Signor cameriere

domenica 21 agosto 2011


Ho prestato attenzione al suo modo di trascrivere le ordinazioni in una sera incredibilmente calda. Noi sudavamo restando fermi mentre lui, giovane e calmo, vestiva pantaloni neri e camicia, gilet e farfallino senza avere il viso lucido di sudore. Si distaccava dall’ampio territorio di tavoli e assetati e, sopra  il tempo e sopra il lago, indossava il silenzio di volto e voce; sembrava controllare naturalmente anche i propri capelli, adagiati in parte, ed era come se il solo e semplice accorgersi della persona che era avesse potuto elevare anche me oltre le teste e gli occhi dei presenti. Mi era impossibile non chiedermi che cosa pensasse mentre passava per i tavoli, attingendo a una piccola parte delle sue forze unicamente nel caso in cui fosse costretto a raccogliere le ordinazioni. Sicuramente rifletteva ogni volta in cui capitava tra le sedie di un animato gruppetto chiacchieroso ed i presenti ammutolivano al suo arrivo. Ma magari l’esperienza ha contribuito a donargli la fierezza che lo contraddistingue, le chiacchiere allora non lo tangono.
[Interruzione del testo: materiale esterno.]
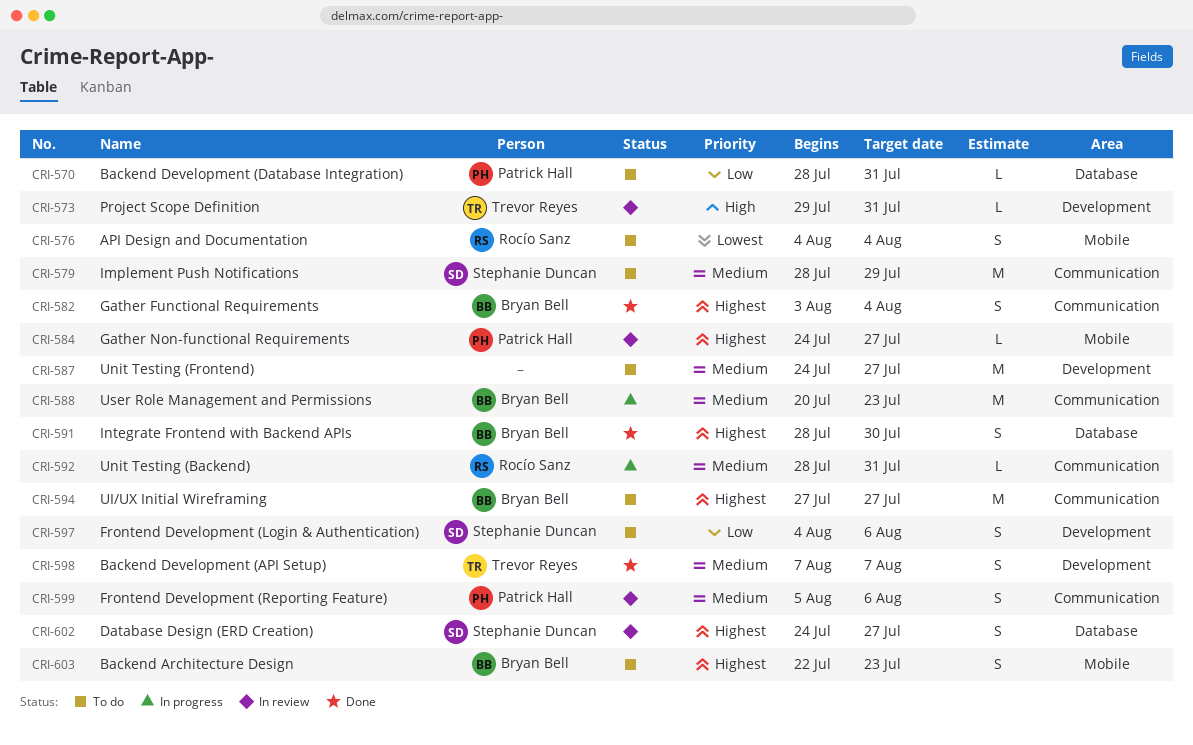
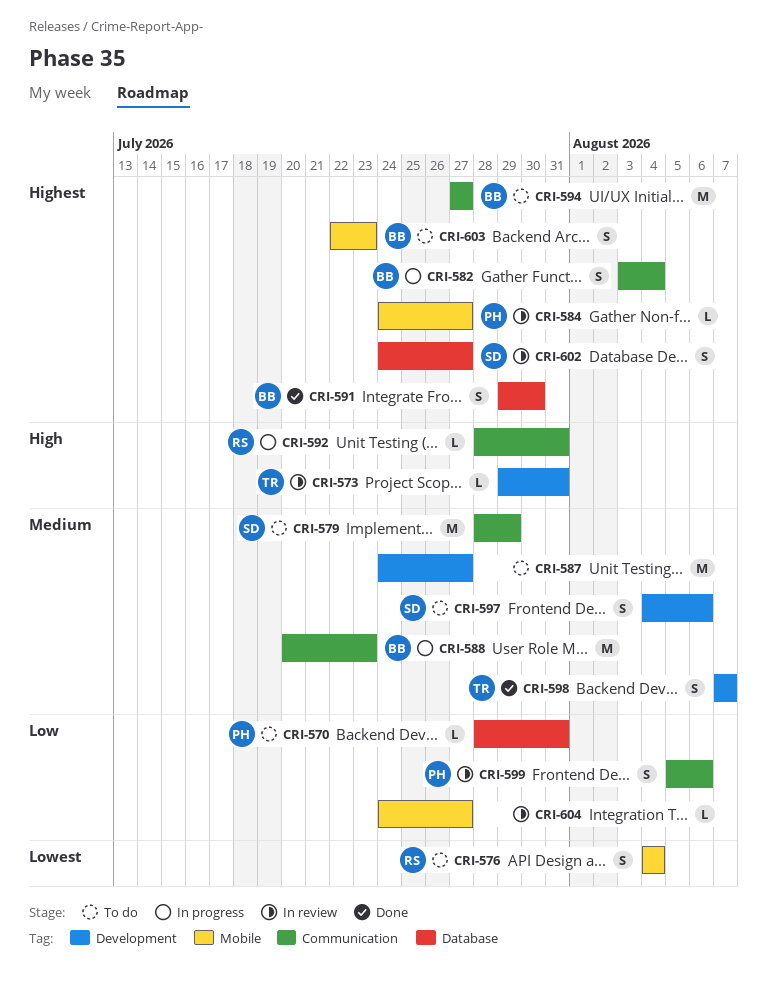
CRI-582, status: Done -> In progress
CRI-591, start: Jul 28 -> Jul 29
CRI-592, priority: Medium -> High
CRI-597, priority: Low -> Medium
CRI-599, priority: Medium -> Low
CRI-604: none -> present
            Improvvisamente l’ho immaginato protagonista di leggende più o meno remote, più o meno credibili, sull’universo dei camerieri: figure altere in costante servizio/conflitto verso la massa di clienti variegata e tempestosa, uomini comuni dall’inenarrabile bontà sommersa e inesplorata, giovani sognatori in fibrillante attesa di novità, oppure persone opache legate dalla mera frenesia di un lavoro duro e difficile; portatori di una scelta non deliberata o amanti segreti di quel certo osservare che regala soddisfazioni intime e quotidiane consolazioni.
            Camerieri che leggete e che pensate a chi vi si affaccia ogni giorno, sappiate d’essere altrettanto motivo di mistero e stima per coloro che vi aspettano.